Both deciduous and evergreen trees use energy from the sun and water from the ground to turn carbon dioxide in the air into food. The difference is that shorter days brings less sun during the fall and winter and that translates into less energy. So deciduous trees bearing broad, flat leaves go dormant (or into a hibernation mode) and shed their leaves to help them conserve water and stay alive until spring arrives and new leaves grow from new buds.
Evergreens, meanwhile, boast needles that are actually tightly rolled leaves, and this shape helps the needles conserve water throughout the fall and winter. A waxy coating on the needles also helps keep water from evaporating. These rolled-up, waxy needles resist cold and stay moist, which keeps them green throughout the winter.
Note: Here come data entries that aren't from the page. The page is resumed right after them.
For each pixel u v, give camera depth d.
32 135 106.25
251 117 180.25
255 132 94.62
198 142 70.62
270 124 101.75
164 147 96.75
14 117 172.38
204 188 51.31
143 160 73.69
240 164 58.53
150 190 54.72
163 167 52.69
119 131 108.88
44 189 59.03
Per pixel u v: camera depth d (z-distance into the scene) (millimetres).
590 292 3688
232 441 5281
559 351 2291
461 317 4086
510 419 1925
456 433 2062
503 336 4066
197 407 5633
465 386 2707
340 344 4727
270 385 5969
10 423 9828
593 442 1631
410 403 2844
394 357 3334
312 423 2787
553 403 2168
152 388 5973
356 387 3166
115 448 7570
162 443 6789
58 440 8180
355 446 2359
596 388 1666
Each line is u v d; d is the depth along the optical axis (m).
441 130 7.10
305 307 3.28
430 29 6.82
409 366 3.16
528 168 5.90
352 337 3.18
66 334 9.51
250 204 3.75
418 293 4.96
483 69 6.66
Evergreens' greater leaf longevity means they can survive in environments that don't work for their deciduous cousins. In fact, evergreens can be found on every continent except Antarctica.
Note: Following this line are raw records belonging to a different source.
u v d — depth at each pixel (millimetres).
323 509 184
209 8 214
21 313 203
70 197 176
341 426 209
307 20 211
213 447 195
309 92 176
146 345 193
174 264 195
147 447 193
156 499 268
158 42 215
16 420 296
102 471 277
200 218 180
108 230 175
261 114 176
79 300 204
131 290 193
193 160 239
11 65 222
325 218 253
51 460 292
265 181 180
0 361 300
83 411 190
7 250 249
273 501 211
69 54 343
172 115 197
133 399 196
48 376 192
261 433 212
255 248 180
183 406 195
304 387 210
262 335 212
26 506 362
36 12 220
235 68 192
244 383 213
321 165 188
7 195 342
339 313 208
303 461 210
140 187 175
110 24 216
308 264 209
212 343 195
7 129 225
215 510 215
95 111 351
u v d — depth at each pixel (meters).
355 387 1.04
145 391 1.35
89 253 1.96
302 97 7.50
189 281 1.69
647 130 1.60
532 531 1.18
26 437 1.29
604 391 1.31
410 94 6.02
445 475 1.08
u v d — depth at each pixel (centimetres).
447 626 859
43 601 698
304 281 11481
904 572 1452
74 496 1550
The bottom line: Although those colorful deciduous trees might attract their share of seasonal leaf-peepers, trees that stay green year-round have many appealing factors as well. Among their advantages: Evergreens add character to people's yards during the fall and winter; offer shelter to birds and small animals when the weather is cold; and many species are dense enough to serve as windbreaks and privacy screens.
Lastly, they have a spectacular appearance, with some growing to an impressive size or displaying attractive hues.